(Document layout analysis data)

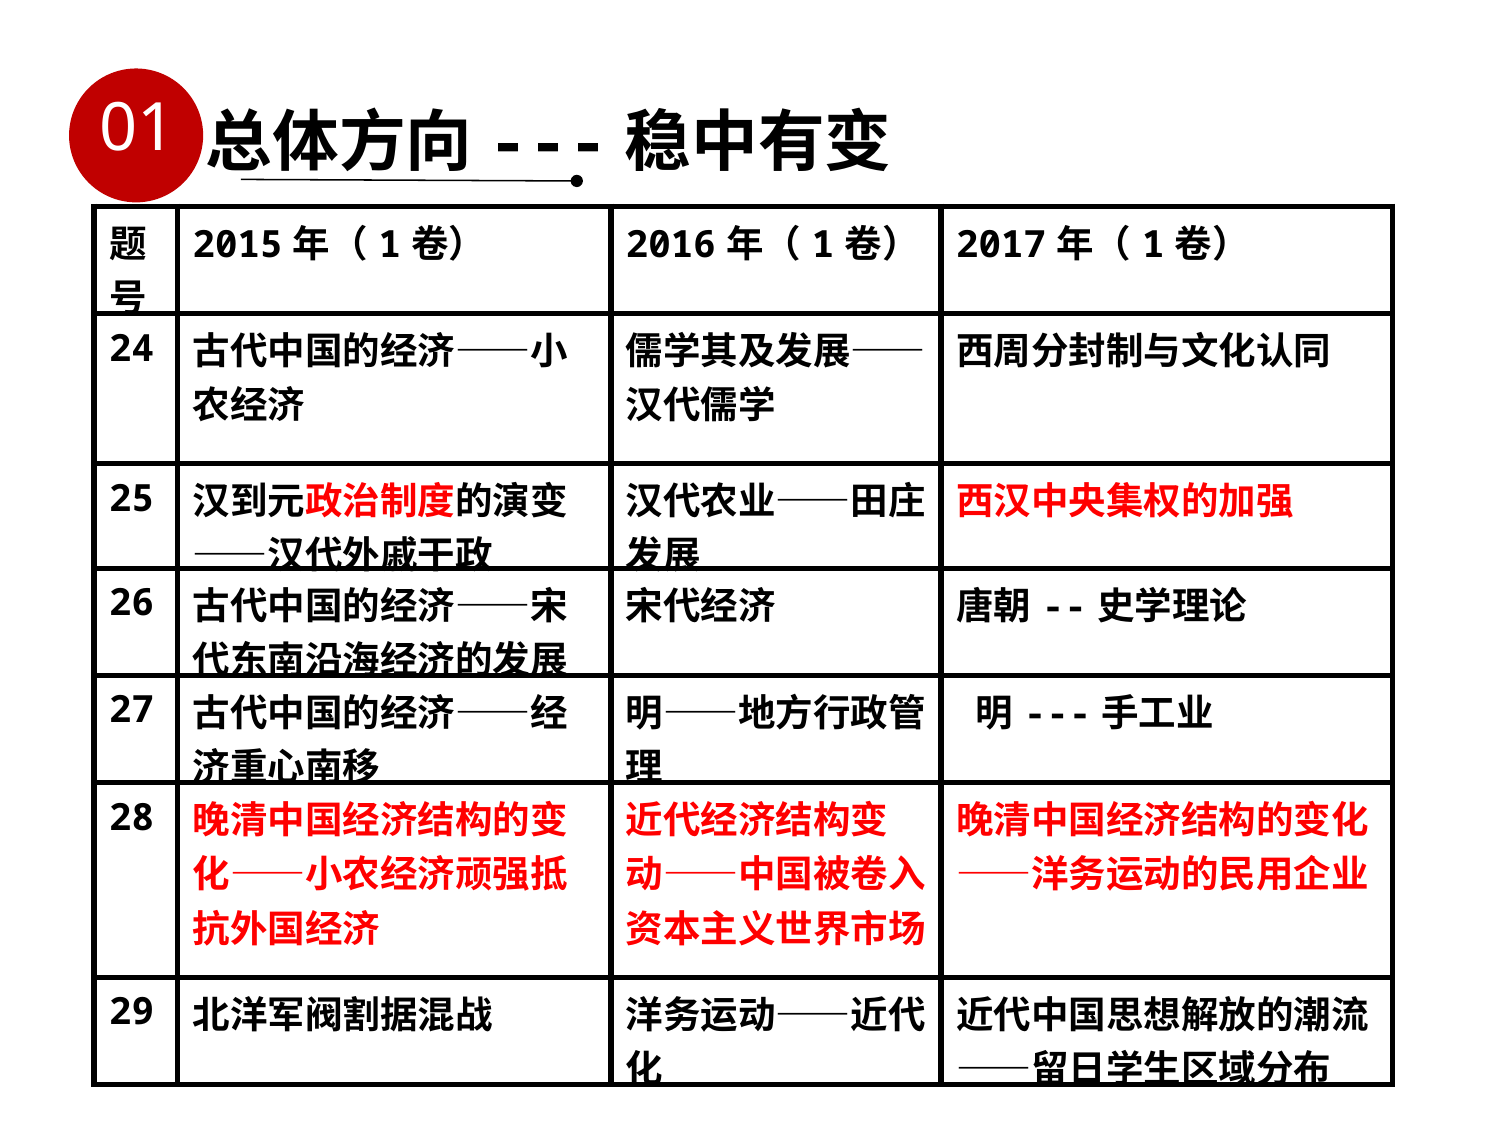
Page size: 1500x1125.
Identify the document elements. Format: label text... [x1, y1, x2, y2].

text_box [66, 88, 191, 204]
table_cell 24 [97, 316, 175, 461]
table_cell 西汉中央集权的加强 [944, 466, 1390, 566]
table_cell 明――地方行政管理 [614, 678, 938, 780]
table_cell 儒学其及发展―― 汉代儒学 [614, 316, 938, 461]
text_box 总体方向---稳中有变 [191, 91, 907, 267]
table_cell 古代中国的经济——宋代东南沿海经济的发展 [180, 571, 608, 673]
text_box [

◆ Work order:
Reproduce the entries above exactly, though not their pictures.

◆ Exercise answer:
Page size: 1500x1125.
Identify the document elements. Format: label text... [x1, y1, x2, y2].

text_box [66, 88, 191, 204]
table_cell 24 [97, 316, 175, 461]
table_cell 西汉中央集权的加强 [944, 466, 1390, 566]
table_cell 明――地方行政管理 [614, 678, 938, 780]
table_cell 儒学其及发展―― 汉代儒学 [614, 316, 938, 461]
text_box 总体方向---稳中有变 [191, 91, 907, 267]
table_cell 古代中国的经济——宋代东南沿海经济的发展 [180, 571, 608, 673]
text_box [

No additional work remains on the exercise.